If you breastfeed, you know just how magical (and trying) it is, but it has numerous benefits for mama and baby. It is known to reduce the likelihood of developing cardiovascular disease, type 2 diabetes, and rheumatoid arthritis, and cuts the risk of sudden infant death syndrome (SIDS) by half.

If this wasn't powerful enough, scientists have discovered that babies who are fed breast milk have a stomach pH that promotes the formation of HAMLET (Human Alpha-lactalbumin Made Lethal to Tumor cells). HAMLET was discovered by chance when researchers were studying the antibacterial properties of breast milk. This is a combination of proteins and lipids found in breast milk that can work together to kill cancer cells, causing them to pull away from healthy cells, shrink and die, leaving the healthy cells unaffected.

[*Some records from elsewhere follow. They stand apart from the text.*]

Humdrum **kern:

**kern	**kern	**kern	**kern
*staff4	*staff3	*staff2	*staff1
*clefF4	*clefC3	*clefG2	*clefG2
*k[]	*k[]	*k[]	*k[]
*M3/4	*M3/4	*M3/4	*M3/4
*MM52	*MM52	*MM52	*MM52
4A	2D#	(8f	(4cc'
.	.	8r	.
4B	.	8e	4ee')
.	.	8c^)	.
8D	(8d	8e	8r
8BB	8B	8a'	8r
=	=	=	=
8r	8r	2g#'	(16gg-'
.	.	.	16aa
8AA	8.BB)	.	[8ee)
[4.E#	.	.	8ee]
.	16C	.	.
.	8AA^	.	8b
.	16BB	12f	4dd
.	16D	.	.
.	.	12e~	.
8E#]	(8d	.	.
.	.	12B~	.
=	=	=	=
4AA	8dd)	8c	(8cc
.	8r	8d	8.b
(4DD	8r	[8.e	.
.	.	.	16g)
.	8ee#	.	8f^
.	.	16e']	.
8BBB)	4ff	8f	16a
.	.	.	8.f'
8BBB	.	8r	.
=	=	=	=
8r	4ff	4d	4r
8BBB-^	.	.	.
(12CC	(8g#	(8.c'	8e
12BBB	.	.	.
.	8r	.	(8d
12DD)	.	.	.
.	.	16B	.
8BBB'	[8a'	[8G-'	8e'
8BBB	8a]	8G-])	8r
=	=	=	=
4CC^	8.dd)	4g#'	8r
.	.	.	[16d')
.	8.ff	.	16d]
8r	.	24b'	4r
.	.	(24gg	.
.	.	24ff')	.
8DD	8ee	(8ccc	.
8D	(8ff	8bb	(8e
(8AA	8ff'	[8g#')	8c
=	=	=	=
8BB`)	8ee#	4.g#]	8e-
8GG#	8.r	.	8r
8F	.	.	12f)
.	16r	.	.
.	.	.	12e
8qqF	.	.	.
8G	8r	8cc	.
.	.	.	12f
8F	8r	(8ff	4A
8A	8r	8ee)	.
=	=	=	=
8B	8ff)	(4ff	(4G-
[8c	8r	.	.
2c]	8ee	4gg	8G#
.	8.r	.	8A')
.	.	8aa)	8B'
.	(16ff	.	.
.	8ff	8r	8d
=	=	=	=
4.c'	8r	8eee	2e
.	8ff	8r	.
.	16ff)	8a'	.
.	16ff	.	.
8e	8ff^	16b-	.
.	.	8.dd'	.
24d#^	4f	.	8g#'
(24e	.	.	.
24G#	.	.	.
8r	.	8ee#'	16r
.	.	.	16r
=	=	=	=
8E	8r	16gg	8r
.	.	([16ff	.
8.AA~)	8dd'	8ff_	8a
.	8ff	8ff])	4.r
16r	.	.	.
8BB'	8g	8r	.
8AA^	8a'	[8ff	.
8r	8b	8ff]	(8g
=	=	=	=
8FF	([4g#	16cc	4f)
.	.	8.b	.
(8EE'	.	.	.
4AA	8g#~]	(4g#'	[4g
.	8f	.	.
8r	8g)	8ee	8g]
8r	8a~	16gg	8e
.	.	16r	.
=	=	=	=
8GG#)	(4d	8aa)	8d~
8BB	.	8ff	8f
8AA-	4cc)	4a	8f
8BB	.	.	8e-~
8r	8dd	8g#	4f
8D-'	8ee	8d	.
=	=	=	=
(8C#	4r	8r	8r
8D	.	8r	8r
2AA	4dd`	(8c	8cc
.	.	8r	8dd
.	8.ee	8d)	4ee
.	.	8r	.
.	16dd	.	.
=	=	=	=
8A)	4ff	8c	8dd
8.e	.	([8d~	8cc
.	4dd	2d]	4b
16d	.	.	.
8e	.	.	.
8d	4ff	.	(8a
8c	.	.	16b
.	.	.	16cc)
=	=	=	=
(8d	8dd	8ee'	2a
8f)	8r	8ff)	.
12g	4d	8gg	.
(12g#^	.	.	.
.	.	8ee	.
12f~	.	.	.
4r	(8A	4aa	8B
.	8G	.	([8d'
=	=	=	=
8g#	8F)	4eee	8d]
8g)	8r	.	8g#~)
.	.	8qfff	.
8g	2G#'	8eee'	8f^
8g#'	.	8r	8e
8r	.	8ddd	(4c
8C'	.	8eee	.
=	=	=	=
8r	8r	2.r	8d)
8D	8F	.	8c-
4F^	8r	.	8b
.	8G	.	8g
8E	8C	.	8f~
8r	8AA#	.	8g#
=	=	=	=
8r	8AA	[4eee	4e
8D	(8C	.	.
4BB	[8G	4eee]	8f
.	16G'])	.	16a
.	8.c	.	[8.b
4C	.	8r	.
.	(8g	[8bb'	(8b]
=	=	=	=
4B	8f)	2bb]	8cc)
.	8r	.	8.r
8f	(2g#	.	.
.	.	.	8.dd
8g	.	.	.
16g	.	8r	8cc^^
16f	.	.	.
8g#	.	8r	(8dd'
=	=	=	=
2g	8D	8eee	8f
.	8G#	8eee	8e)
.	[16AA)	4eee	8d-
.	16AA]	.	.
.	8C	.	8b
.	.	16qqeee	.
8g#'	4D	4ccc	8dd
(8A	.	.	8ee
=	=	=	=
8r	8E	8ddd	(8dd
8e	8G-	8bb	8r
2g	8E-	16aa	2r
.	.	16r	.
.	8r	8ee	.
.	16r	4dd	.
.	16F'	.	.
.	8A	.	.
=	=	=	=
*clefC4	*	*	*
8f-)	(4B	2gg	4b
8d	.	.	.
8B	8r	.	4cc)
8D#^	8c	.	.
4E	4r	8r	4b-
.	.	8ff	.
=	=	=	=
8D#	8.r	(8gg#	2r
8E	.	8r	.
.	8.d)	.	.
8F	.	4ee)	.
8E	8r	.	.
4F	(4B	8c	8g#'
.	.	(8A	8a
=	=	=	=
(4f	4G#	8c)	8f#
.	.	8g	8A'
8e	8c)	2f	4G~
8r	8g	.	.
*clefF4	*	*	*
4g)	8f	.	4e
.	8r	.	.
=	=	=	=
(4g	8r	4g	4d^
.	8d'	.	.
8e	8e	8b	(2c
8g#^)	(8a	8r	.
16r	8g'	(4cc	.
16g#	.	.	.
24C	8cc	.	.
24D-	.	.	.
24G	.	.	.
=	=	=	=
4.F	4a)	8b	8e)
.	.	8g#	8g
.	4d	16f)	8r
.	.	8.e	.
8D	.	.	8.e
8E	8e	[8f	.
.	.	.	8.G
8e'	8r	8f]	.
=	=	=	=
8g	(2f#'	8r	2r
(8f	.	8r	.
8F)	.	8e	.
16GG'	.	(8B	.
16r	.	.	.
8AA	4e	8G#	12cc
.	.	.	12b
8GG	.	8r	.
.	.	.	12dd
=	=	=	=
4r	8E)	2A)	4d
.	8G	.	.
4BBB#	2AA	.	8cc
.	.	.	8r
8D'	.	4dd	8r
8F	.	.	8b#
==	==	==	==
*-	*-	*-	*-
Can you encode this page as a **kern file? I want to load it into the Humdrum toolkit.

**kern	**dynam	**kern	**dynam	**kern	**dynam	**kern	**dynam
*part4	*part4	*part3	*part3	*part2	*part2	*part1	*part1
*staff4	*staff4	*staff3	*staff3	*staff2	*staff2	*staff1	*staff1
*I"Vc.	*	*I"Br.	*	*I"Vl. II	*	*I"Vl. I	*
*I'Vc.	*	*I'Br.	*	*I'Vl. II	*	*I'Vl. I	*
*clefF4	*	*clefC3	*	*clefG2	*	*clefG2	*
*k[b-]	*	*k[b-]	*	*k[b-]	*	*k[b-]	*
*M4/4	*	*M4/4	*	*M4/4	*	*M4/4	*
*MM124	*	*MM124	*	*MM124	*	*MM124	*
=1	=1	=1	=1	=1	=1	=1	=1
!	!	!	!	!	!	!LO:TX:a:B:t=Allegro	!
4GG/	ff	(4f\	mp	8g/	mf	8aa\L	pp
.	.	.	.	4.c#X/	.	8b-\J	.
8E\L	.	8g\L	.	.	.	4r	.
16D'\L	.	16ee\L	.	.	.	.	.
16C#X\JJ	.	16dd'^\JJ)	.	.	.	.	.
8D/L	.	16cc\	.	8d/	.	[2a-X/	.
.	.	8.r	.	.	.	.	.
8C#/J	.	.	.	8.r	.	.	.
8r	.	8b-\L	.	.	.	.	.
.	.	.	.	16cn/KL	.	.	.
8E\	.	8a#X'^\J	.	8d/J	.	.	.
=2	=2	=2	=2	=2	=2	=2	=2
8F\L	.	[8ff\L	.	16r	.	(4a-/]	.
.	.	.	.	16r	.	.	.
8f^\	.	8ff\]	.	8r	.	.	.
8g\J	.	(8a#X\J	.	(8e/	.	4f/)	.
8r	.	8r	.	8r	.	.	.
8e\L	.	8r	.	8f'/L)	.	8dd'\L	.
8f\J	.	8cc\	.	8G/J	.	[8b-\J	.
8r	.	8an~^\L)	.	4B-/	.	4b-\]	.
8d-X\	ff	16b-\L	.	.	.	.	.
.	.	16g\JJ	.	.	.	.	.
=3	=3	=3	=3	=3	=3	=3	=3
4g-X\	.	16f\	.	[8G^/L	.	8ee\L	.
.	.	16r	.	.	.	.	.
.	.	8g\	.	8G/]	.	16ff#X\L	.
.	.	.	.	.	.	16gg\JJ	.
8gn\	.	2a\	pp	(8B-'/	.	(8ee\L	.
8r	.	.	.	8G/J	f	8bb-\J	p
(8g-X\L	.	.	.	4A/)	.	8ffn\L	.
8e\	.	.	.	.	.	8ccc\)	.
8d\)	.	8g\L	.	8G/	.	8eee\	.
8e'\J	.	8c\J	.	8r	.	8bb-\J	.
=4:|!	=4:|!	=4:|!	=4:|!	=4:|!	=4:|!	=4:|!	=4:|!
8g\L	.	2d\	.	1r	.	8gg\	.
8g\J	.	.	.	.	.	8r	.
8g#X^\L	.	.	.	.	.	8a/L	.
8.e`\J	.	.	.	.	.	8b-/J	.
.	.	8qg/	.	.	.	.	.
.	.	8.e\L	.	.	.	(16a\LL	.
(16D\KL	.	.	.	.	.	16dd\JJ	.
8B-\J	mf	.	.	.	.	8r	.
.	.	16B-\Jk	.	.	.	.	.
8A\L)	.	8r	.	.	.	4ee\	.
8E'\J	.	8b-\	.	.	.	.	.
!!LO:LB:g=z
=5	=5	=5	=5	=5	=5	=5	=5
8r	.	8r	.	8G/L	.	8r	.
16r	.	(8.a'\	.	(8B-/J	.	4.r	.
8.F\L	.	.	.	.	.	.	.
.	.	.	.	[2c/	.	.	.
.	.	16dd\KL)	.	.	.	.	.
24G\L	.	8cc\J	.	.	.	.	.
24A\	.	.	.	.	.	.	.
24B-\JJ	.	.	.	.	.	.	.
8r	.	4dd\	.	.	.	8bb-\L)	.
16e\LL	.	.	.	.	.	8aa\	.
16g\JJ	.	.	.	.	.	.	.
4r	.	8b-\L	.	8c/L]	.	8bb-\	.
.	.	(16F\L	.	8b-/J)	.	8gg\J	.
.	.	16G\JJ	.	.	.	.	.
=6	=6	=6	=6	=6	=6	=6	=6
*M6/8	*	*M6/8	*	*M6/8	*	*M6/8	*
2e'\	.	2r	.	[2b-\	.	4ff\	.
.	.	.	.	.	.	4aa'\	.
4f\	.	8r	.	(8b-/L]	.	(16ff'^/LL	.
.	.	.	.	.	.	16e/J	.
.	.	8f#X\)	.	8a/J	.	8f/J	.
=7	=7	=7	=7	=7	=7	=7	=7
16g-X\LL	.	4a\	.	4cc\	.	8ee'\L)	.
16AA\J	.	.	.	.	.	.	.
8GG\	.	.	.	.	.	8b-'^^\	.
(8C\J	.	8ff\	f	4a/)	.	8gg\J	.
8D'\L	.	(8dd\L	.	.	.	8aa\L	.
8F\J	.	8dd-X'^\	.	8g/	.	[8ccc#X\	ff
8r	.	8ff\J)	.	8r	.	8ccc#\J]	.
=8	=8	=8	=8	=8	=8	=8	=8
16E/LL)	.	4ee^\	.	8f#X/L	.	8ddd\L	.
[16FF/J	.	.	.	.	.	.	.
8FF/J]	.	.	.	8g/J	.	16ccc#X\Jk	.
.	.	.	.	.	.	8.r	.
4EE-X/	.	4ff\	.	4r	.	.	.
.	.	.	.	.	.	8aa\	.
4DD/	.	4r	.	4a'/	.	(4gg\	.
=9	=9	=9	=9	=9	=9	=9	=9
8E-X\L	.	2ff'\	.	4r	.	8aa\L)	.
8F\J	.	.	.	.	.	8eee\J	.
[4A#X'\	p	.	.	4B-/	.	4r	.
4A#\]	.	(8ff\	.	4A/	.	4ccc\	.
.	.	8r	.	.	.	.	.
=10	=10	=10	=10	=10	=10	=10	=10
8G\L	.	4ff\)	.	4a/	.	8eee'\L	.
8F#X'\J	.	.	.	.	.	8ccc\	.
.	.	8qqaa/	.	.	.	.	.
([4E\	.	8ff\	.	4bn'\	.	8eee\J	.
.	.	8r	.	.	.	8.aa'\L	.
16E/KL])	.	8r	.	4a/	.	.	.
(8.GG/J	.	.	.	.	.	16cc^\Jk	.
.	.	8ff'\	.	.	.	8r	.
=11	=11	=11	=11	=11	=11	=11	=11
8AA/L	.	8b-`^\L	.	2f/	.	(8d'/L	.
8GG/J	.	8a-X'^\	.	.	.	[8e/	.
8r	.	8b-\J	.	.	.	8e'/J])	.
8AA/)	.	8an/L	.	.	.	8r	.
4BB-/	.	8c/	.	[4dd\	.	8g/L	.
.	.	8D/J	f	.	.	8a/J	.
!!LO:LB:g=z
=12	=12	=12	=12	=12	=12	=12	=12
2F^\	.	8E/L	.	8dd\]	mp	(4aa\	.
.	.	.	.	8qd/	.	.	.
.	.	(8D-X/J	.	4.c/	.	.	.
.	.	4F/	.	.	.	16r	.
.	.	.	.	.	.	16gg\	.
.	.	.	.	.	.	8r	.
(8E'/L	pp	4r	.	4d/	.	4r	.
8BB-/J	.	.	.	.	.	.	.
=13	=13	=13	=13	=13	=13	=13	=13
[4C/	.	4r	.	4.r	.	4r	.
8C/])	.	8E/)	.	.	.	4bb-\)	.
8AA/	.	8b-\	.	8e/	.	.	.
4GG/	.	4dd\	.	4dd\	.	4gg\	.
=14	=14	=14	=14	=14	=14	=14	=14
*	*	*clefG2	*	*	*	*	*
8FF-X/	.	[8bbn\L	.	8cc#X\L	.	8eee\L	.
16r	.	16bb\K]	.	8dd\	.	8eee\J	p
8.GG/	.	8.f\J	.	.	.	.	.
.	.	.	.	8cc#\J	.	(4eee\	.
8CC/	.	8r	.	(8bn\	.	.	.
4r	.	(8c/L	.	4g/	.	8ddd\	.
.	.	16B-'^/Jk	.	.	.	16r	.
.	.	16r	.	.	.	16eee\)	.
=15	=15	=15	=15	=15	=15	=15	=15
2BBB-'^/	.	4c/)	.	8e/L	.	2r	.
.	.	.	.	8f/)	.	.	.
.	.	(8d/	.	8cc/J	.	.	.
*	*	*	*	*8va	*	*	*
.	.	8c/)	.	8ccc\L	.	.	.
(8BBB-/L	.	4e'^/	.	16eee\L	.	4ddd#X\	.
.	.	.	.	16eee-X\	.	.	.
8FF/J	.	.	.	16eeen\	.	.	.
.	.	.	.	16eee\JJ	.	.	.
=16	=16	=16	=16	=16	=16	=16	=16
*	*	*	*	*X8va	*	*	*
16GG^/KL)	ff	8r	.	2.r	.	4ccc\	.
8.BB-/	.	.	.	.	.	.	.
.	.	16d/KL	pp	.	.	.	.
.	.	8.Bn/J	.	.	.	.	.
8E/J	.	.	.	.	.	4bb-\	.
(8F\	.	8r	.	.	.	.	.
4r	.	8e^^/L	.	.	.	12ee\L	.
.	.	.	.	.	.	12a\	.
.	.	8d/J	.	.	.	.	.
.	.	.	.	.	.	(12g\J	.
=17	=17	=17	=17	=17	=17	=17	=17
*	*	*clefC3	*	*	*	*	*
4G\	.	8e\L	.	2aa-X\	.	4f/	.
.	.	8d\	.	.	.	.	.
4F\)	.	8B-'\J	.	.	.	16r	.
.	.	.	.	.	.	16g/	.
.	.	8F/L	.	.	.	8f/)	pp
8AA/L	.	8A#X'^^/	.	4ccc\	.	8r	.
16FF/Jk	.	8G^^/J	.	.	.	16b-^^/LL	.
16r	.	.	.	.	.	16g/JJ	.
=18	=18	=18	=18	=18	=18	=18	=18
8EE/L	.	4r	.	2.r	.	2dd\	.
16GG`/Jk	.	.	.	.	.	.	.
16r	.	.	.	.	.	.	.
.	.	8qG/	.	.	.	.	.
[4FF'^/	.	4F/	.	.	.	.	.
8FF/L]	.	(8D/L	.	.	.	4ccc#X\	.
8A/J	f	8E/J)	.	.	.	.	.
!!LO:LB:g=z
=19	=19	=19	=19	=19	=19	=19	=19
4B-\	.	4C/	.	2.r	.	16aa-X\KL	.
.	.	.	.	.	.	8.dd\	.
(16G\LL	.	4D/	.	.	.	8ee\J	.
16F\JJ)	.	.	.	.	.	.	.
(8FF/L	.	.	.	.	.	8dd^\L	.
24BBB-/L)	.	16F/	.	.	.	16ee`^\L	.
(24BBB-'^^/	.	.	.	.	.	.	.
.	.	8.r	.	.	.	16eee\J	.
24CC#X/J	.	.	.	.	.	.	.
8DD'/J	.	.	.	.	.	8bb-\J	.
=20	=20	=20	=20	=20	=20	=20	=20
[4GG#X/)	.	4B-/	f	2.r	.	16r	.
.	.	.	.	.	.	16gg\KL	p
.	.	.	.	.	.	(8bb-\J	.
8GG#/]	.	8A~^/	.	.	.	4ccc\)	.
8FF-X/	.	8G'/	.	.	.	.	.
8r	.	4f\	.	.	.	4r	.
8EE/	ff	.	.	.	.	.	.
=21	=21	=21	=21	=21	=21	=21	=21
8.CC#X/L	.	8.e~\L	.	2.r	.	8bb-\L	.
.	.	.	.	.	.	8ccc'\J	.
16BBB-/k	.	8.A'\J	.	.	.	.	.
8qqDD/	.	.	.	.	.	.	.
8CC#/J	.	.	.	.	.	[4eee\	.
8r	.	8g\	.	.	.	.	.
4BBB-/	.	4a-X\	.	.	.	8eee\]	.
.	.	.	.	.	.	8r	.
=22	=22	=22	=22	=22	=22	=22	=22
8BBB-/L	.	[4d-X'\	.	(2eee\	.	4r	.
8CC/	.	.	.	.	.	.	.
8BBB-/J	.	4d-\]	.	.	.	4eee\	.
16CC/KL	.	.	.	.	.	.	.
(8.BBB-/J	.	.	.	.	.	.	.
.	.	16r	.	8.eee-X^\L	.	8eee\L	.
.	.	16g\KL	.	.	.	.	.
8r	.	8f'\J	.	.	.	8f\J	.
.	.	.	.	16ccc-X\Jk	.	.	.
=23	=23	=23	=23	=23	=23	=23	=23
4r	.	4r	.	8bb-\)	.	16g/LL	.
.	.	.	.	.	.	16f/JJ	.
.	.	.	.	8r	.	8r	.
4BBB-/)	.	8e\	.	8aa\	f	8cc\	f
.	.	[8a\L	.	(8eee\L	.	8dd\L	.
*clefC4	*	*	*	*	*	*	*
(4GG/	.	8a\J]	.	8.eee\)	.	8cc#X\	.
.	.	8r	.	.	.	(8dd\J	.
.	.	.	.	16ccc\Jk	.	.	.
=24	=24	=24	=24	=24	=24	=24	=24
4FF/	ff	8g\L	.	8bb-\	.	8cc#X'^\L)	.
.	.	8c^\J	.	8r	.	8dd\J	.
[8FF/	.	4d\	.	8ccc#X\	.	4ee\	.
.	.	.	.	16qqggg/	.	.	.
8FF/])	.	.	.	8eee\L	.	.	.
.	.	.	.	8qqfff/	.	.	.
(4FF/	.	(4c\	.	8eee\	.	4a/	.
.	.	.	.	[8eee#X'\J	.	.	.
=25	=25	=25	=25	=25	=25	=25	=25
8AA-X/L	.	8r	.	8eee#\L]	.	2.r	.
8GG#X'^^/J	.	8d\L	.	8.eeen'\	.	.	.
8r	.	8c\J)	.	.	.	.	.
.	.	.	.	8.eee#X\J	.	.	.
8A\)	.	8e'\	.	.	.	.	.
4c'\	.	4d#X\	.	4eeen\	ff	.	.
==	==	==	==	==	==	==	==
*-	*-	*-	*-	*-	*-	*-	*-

According to researchers at Lund University in Sweden, this mechanism may contribute to the protective effect breast milk has against pediatric tumors and leukemia, which accounts for about 30% of all childhood cancer. Other researchers analyzed 18 different studies, finding that "14% to 19% of all childhood leukemia cases may be prevented by breastfeeding for six months or more."

And recently, doctors in Sweden collaborated with scientists in Prague to find yet another amazing benefit to breast milk. Their research demonstrated that a certain milk sugar called Alpha1H, found only in breast milk, helps in the production of lactose and can transform into a different form that helps break up tumors into microscopic fragments in the body.

Patients who were given a drug based on this milk sugar, rather than a placebo, passed whole tumor fragments in their urine. And there is more laboratory evidence to support that the drug can kill more than 40 different types of cancer cells in animal trials, including brain tumors and colon cancer. These results are inspiring scientists to continue to explore HAMLET as a novel approach to tumor therapy and make Alpha1H available to cancer patients.

Bottom line: If you choose to breastfeed, the breast milk your baby gets from your hard work can be worth every drop of effort.